Fresh shellfish can be pricey so I like to get as much bang for my buck as possible. One of the easiest ways to extend the value of shellfish is to make a stock from the heads and shells. Once the stock has been made, it can be stored for later use and can be used in many different dishes. The unique flavor of shellfish can turn a mediocre dish into something exotic.
Making stock can be as simple as boiling the heads and shells in water and then straining the solids and reserving the liquid. Spices, herbs or vegetables can be added to give the stock extra depth of flavor.
I plan on making some seafood pasta dishes so I made stock from shrimp and crawfish shells. I bought one pound each of crawfish and shrimp. One pound of crawfish results in a paltry amount of crawfish meat and the majority is shells and heads. Shrimp produces a little more meat but you’d be lucky to get half a pound of cooked shrimp from a pound of whole, raw shrimp.
So, with that in mind, I made crawfish butter and shrimp butter. The flavorful compound butter can be stored in the refrigerator for several days, or in the freezer for months.
1 lb fresh shrimp (these were Gulf shrimp)
1 lb steamed crawfish (crayfish, crawdads, mudbugs…whatever you wish to call them)
½ cup unsalted butter, divided in half
Directions for the shrimp:
Remove the heads from the shrimp. This can be done by gripping the head and pulling away from the rest of the body. If you are squeamish about this sort of thing, get over it. It becomes an automatic process after a few decapitations. Toss the heads into a bowl and set aside.

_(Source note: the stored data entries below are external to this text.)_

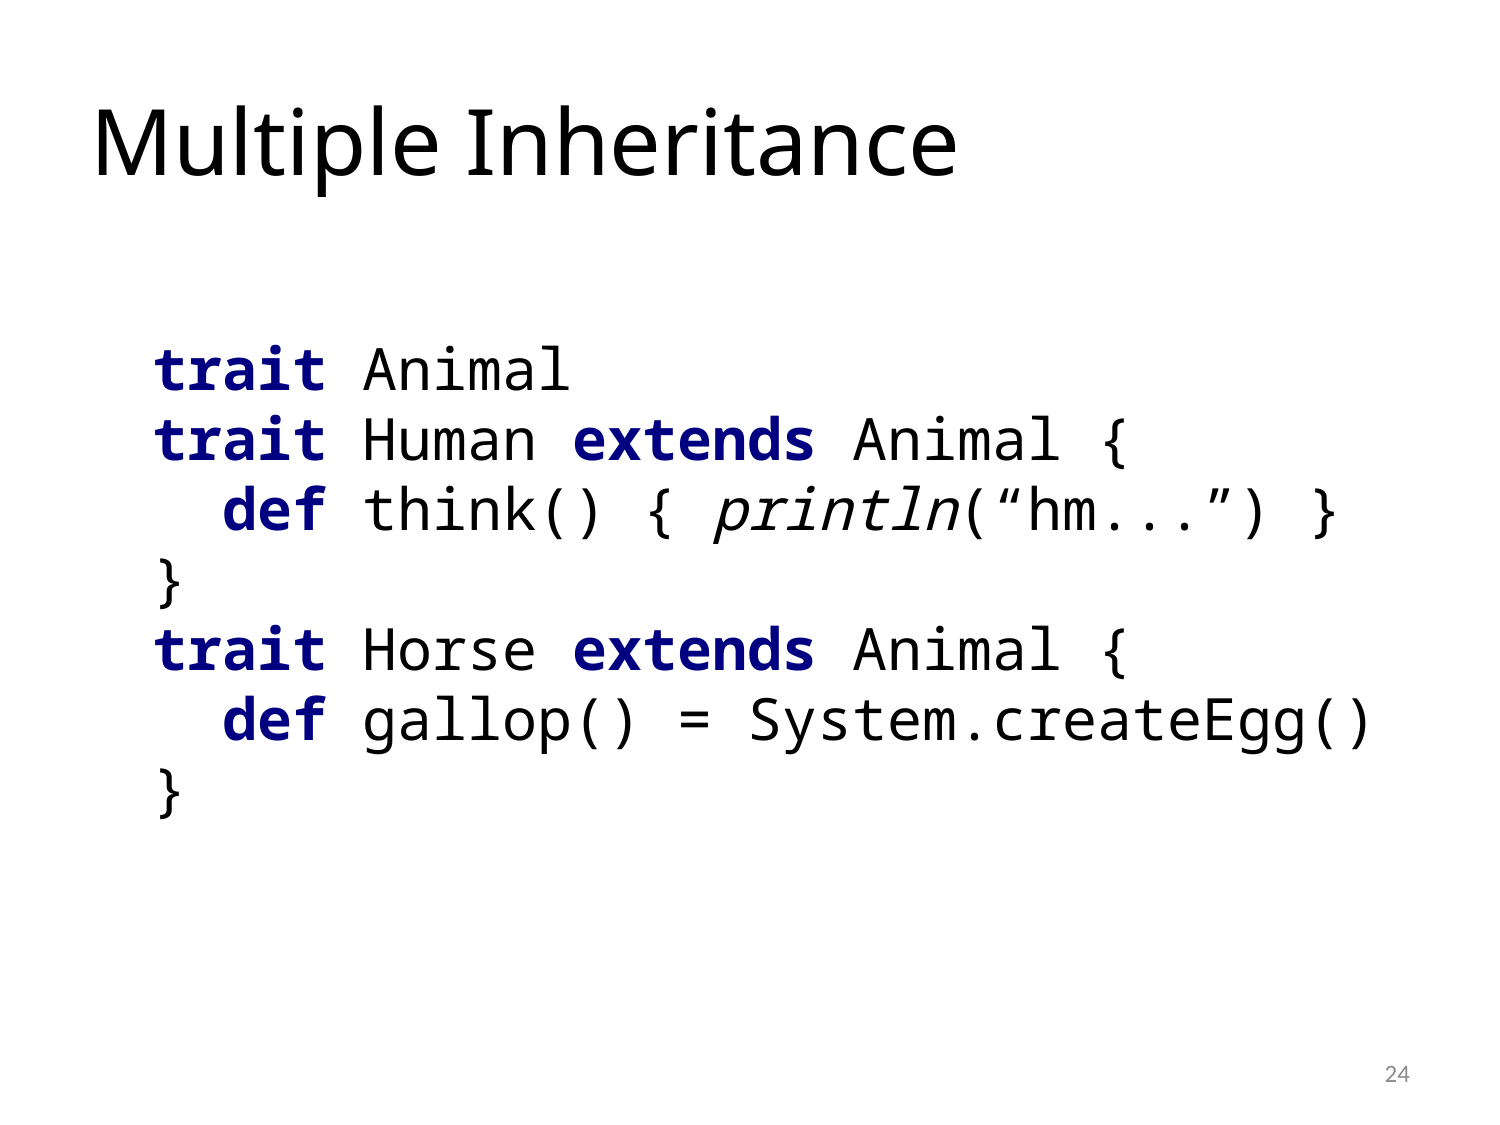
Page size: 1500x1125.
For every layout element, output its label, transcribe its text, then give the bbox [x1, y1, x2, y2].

text_box trait Animal trait Human extends Animal { def think() { println(“hm...”) } } trait Horse extends Animal { def gallop() = System.createEgg() } [137, 324, 1488, 830]
title Multiple Inheritance [75, 45, 1425, 233]
slide_number 24 [1074, 1042, 1425, 1103]
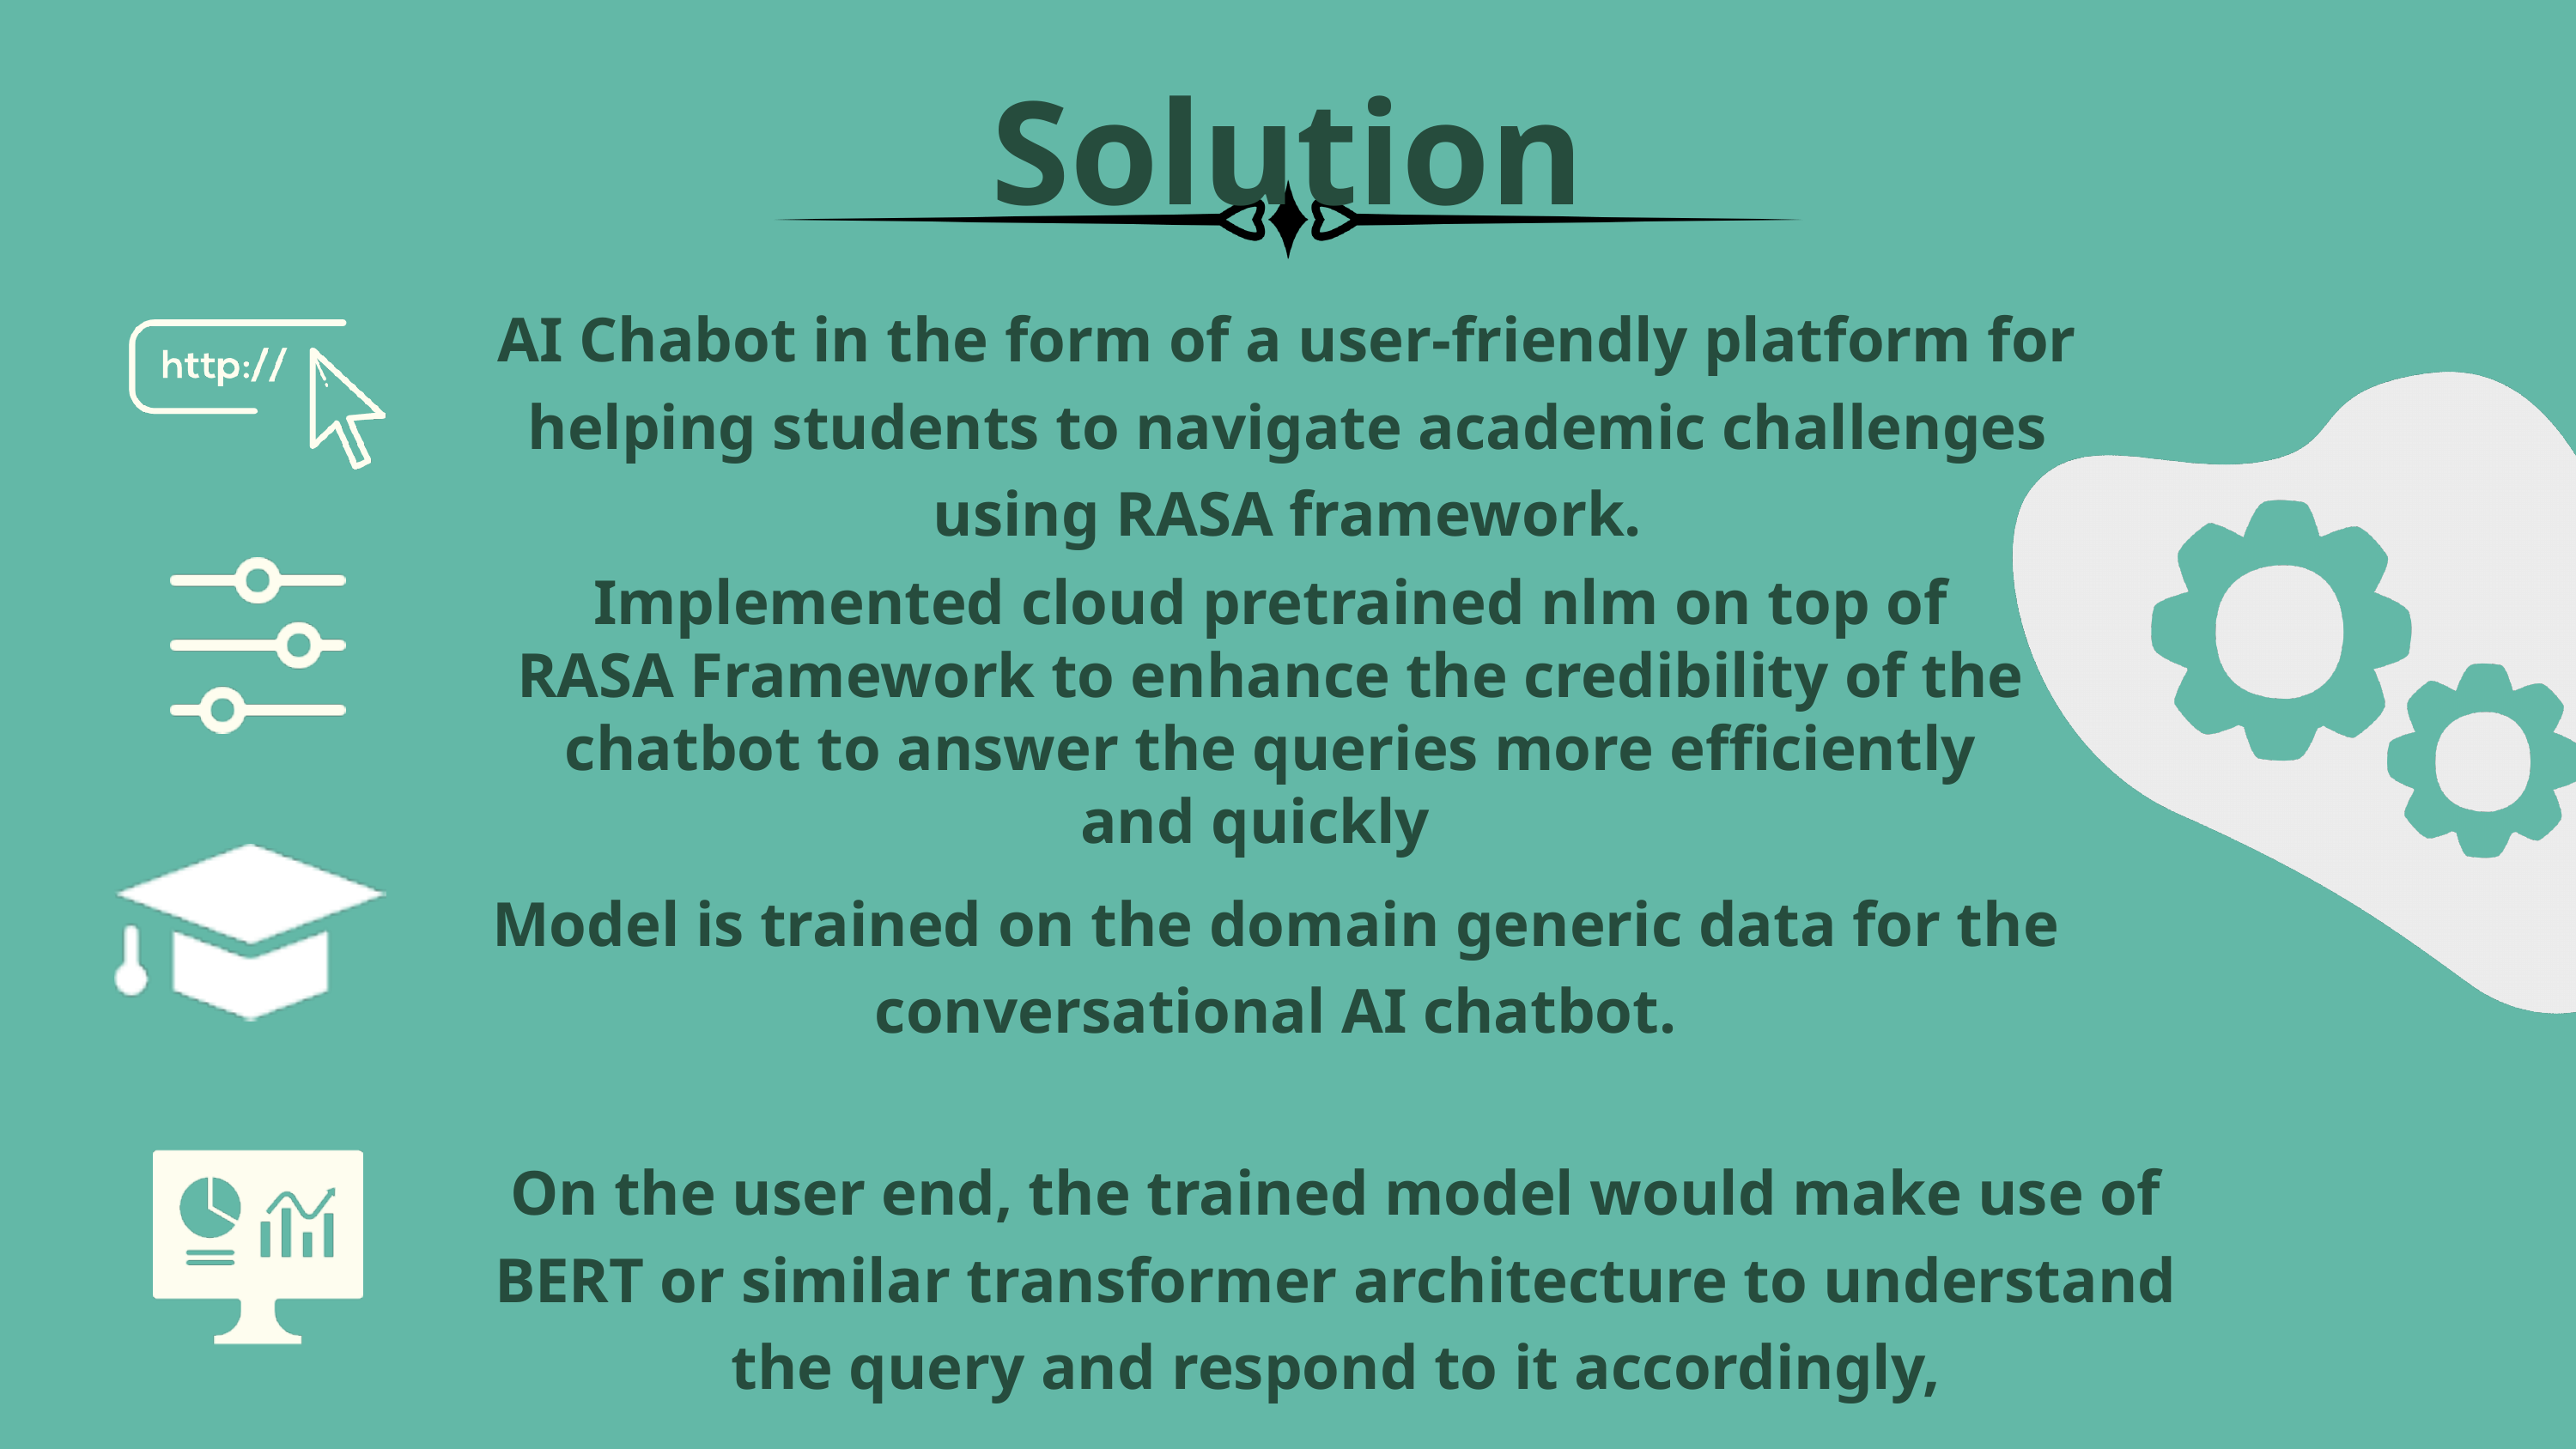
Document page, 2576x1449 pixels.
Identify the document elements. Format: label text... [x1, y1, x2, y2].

picture [153, 1149, 363, 1346]
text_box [526, 44, 2050, 259]
text_box AI Chabot in the form of a user-friendly platform for helping students to navigate academic challenges using RASA framework. [468, 286, 2108, 549]
picture [114, 844, 386, 1022]
picture [128, 318, 386, 470]
text_box Implemented cloud pretrained nlm on top of RASA Framework to enhance the credibility of the chatbot to answer the queries more efficiently and quickly [498, 557, 2004, 863]
picture [1938, 286, 2576, 1139]
text_box Model is trained on the domain generic data for the conversational AI chatbot. [409, 870, 2004, 1046]
text_box On the user end, the trained model would make use of BERT or similar transformer architecture to understand the query and respond to it accordingly, [440, 1139, 2233, 1403]
picture [169, 557, 347, 734]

Peel and devein the shrimp. Rinse the shrimp under cold water and store in an airtight container. Add the shells to the bowl containing the heads.
Put the heads and shells into a skillet. Cover with water and simmer for about 30 minutes, stirring and pressing the shells occasionally.
Strain the solids and discard. Pour the stock into a container and refrigerate or freeze, if desired.
Directions for the crawfish:
Unless you go gigging for crawfish, which is to say, catching your own live crawfish, you will either get them freshly steamed and seasoned or refrigerated, after they were seasoned. Either way, they are probably going to be seasoned with Cajun spices, and that’s a very good thing.
I prefer to eat steamed crawfish while they are still hot, but this time I only snacked on one and used the rest for an Etouffee.
Remove the heads from the crawfish and peel the shells. Reserve the meat.
Add the heads and shells to a skillet and cover with water. Simmer for 30 minutes and strain the solids. Discard the solids.
Save the stock in the refrigerator, or freeze.
Making compound Butter
If you want to make compound butter with shrimp stock or crawfish stock, simmer the sauces further. Simmer at high heat and whisk constantly. Reduce the sauce until nearly all of the moisture is gone.
I reduced the shrimp stock down to about 3 tablespoons and I reduced the crawfish stock down to about ¼ cup.
Turn the heat off and add ¼ cup butter. Whisk to incorporate. Pour the butter into a small bowl, cover and refrigerate. Once the compound butter solidifies, turn it out on some plastic wrap. Fold the wrap over the butter. I like to add extra layer of plastic wrap to get a good seal. Refrigerate or freeze until needed.